Five years ago, an article "Printing and reproducing sound on paper" was published on Habré - about the system for creating and playing spectrograms . Then, a year and a half ago, Meklon published a quest in which such a black and white logarithmic spectrogram became one of the stages. According to the author’s intention, it was necessary to print it on a printer, scan it with a smartphone with a player application, and use the “dictated” password in this way.
At that moment, I had no reach for either a printer or a smartphone, so I was interested in two aspects of the task:
What is the easiest way to decode the spectrogram without additional devices and without additional software - preferably, right in the browser?
Is it possible to decrypt it without any software at all - “by eye”?
(For those who see spectrograms for the first time, it’s worthwhile to clarify that this is a graph where the reproduction time goes along the horizontal axis, the sound frequency along the vertical axis (it is logarithmic), and the degree of blackness of the dot indicates the power of this frequency at a given time.)

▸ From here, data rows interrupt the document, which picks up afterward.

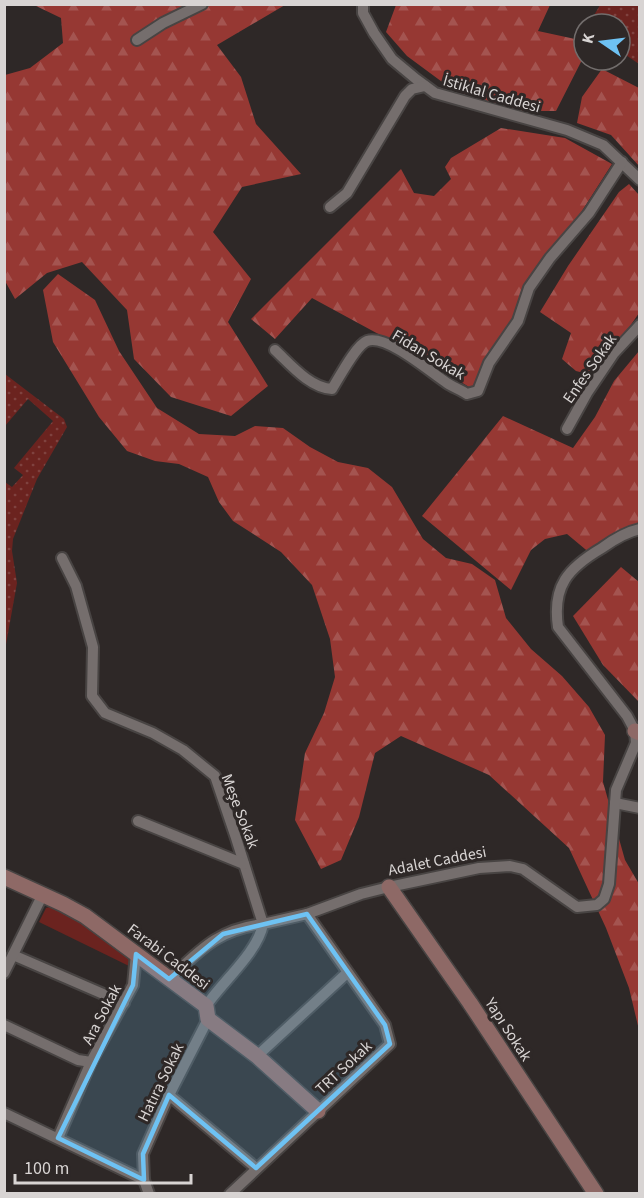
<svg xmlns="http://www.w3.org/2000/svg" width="644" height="1198" viewBox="0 0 644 1198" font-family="'Source Sans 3',sans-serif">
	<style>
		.grass { fill: url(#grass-dots) }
		.forest { fill: url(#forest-firs) }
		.park { fill: #6b231f }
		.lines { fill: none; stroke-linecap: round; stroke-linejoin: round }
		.street-casing { stroke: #484443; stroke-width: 14 }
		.secondary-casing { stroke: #484443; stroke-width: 18 }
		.path { stroke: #8a8584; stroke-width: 2; stroke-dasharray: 4.5 3; stroke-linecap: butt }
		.street { stroke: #756e6d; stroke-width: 10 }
		.secondary { stroke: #8e6966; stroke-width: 15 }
		.marked { fill: #6ec2f3; fill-opacity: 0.2; stroke: #6ec2f3; stroke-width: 4.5; stroke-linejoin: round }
		.labels { text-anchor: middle; stroke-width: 6; stroke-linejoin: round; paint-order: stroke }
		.street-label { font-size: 16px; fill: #d8d4d3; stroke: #2e2827 }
	</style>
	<defs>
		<pattern id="grass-dots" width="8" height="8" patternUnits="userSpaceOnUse" patternTransform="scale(1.5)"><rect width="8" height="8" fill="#6b231f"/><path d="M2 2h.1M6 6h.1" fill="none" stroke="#7f423f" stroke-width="1.8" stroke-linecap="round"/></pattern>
		<pattern id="forest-firs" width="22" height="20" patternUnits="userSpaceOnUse" patternTransform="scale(1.5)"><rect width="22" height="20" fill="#963833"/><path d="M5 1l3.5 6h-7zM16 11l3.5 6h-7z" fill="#a45450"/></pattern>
	</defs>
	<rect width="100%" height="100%" fill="#2e2827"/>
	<g class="grass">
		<polygon points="600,5 639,5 639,64 620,51 620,24 589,24"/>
		<polygon points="5,374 64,419 67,427 37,479 13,539 12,551 17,583 5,650 5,482 12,487 23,475 14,468 53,421 28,399 5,426"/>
	</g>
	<g class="forest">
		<polygon points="34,5 285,5 217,45 241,77 256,124 301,174 242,187 213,232 251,279 228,322 268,386 231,416 171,397 134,359 127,310 82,262 47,273 15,299 5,281 5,75 30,68 63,43 61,18"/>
		<polygon points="396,5 550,5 538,31 575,39 584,53 584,56 556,111 519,111 453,90 407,56 386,32"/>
		<polygon points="602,69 639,88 639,166 611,135 577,123 582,97"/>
		<polygon points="501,128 565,138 612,164 495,347 480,387 469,387 417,355 312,298 275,339 251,319 401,169 414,193 434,196 451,179 445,167 451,158"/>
		<polygon points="629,184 639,195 639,313 596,376 576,371 562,359 571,333 540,312 568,266 619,192"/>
		<polygon points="58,274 95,300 119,351 157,408 199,434 235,436 255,426 283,428 310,447 338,462 368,468 392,487 423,539 446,558 472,564 495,580 506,618 531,649 562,676 589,707 605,735 603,782 625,860 639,884 639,1030 629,988 606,928 569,848 489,775 401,736 375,753 359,817 341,860 321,869 295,820 305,753 324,713 335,677 330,639 312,585 281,552 233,521 219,502 208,477 179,464 155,461 127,451 99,417 53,342 43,290"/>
		<polygon points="639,351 639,522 591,554 567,534 545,539 531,550 511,590 422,516 503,416 573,448 595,417 614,381"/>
		<polygon points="621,567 639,582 639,702 603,665 573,616"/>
	</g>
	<polygon class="park" points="56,905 132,957 129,966 39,922 46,908"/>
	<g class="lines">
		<g class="street-casing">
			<g id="street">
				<polyline points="363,4 363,13 374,33 392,59 416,79 435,93 567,130 603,145 640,180"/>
				<polyline points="137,40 163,23 202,4"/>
				<polyline points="330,207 347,193 405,96 412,89 425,86"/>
				<path d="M275 350C290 364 310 388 332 389 339 378 356 345 367 341 387 334 430 372 447 383 453 387 461 390 467 394L478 391 489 363 518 321 529 288 550 258 589 213 622 162"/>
				<polyline points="567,429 587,393 614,353 640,325"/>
				<path d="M62 558 76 586 93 647 92 696 105 713 153 733 183 750 215 776 236 838 263 924C218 929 200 950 169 979"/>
				<polyline points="615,803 640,808"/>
				<polyline points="138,821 244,864"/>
				<polyline points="13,955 124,1003"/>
				<polyline points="4,973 43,894"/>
				<path d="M206 1006C222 982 258 952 263 924L307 914 361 894 389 887 479 868 510 866 523 869 577 907 597 905 604 899 609 884 616 790 636 743 635 731 627 716 558 627C552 586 568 568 602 548 613 540 626 532 640 529"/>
				<polyline points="4,1025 78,1060 91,1062 133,985 136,954"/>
				<polyline points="257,1056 347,973"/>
				<polyline points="169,1095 256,1168"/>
				<polyline points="4,1113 144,1180"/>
				<polyline points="58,1138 91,1062"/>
				<polyline points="149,1194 144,1180 143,1154 169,1095 208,1019"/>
				<polyline points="230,1194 390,1044 385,1025 307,914"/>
			</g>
		</g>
		<g class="secondary-casing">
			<g id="secondary">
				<polyline points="635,731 640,733"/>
				<polyline points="4,877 63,904 85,916 206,1006 208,1019 257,1056 318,1111"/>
				<polyline points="389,887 470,1003 596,1194"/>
			</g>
		</g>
		<polyline class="path" points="4,7 7,4"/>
		<use href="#street" class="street"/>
		<use href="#secondary" class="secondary"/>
	</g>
	<path class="marked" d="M307 914 385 1025 390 1044 256 1168 169 1095 143 1154 144 1180 58 1138 133 985 136 954 169 979 223 934Z"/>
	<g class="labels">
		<g class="street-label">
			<text transform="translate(492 93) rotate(16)" y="6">İstiklal Caddesi</text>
			<text transform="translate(429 354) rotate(31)" y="6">Fidan Sokak</text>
			<text transform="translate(589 368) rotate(-55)" y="6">Enfes Sokak</text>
			<text transform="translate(241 811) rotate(69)" y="6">Meşe Sokak</text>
			<text transform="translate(437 860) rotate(-11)" y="6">Adalet Caddesi</text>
			<text transform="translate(169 956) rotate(37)" y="6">Farabi Caddesi</text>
			<text transform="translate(101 1014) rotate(-62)" y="6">Ara Sokak</text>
			<text transform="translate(509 1029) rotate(57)" y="6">Yapı Sokak</text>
			<text transform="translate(343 1067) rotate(-43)" y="6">TRT Sokak</text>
			<text transform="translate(160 1082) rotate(-64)" y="6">Hatıra Sokak</text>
		</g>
	</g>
	<rect width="644" height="1198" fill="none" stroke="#d8d4d3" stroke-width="12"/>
	<g transform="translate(602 42) rotate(284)"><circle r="28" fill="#2e2827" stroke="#726d6c" stroke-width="1.5"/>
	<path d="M0-4.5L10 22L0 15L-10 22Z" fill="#6ec2f3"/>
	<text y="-9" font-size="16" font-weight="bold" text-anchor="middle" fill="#d8d4d3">K</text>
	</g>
	<path d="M15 1174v9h176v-9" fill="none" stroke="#d8d4d3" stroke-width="3"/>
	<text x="24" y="1174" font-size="18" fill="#d8d4d3" stroke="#2e2827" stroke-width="4.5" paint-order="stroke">100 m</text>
</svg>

I did not find any ready-made scripts for reproducing spectrograms, although examples areeasy to find for the inverse conversion - sound to spectrogram * , due to the fact that the functionality of AnalyserNode.getByteFrequencyData()
is built into the Web Audio API. But to convert a frequency array to a PCM array for playback, you cannot do without implementing the inverse Fourier transform (DFT) in a script.
* In the first example, as an audio recording for spectral analysis, a fragment of the track " "from Aphex Twin: as a secret message, the musician embedded a selfie on this track, which appears on a logarithmic spectrogram. Unfortunately, in this example the spectrogram is displayed linearly, so that the face is stretched at the top and compressed at the bottom.
Regarding the implementation of DFT, it is immediately clear that such a “crasher” in pure JavaScript will work slowly and sadly; fortunately, I discovered the ready-made port of the FFTW library (“Fastest Fourier Transform in the West”) on asm.js is a form of representation of low-level code, usually written in C, which modern browsers promise to run at a speed almost like compiled to machine code. The binding for FFTW, which turns a black and white image into a WAV file, I took from ARSS and personally rewrote it in JavaScript. ARSS accepts images inverted compared to PhonoPaper, and I did not change it.
Below you can see repeating horizontal stripes - formants , by the position of which vowels are recognized. At the top - vertical “bursts” corresponding to noisy consonants : wider - slotted (fricative), narrower - vocal. As for the sonorous consonants ([r] and [l]), “clouds” in the middle frequencies correspond.
In order to play with the spectrogram, I attached a primitive drawing, almost entirely copied from the canvas drawing tutorial . The “Copy” button allows you to transfer the image to the red channel (it is ignored by the synthesizer) and try to “circle” the sounds.
Wikipedia writes: “It is believed that the allocation of four formants is sufficient to characterize the sounds of speech . ” We circle the formants F 2 -F 4 (for some reason F 1 is ignored by the synthesizer), and make sure that the vowels are fully recognized:
Then we circle the noisy consonants: the affricate [h] is [t], smoothly passing into [w]; and voiced [d] from deaf [t] is distinguished by the presence of mid-frequency formants. Now you can distinguish between the numbers "six" and "de'it":
We add dark gray sonor consonants: at the same time, note that [p] slightly “raises” the vowel formants, and [l] - on the contrary, omits.
Only the labial consonants [b] and [c] remained undeveloped, but even without them the password is more or less clear .
Is it possible to draw sound from scratch without tracing the spectrogram of the audio recording? Frankly, I did not succeed. Maybe you want to try it yourself?